Work instruction:
Quote the items word for word, from their first line through the line containing "How do I create a new topic or post a reply?".

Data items
***
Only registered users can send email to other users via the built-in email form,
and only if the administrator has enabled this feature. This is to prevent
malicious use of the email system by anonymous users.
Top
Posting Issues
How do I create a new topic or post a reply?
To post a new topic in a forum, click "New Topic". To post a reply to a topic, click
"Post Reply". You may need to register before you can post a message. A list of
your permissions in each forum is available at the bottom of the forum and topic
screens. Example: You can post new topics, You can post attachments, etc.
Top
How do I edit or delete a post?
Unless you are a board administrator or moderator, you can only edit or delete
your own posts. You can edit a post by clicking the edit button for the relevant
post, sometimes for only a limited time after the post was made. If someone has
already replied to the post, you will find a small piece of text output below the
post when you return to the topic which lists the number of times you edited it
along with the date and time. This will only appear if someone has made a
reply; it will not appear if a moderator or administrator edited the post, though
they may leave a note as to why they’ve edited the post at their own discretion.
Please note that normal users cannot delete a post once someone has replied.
***
Result for this exercise:
Only registered users can send email to other users via the built-in email form,
and only if the administrator has enabled this feature. This is to prevent
malicious use of the email system by anonymous users.
Top
Posting Issues
How do I create a new topic or post a reply?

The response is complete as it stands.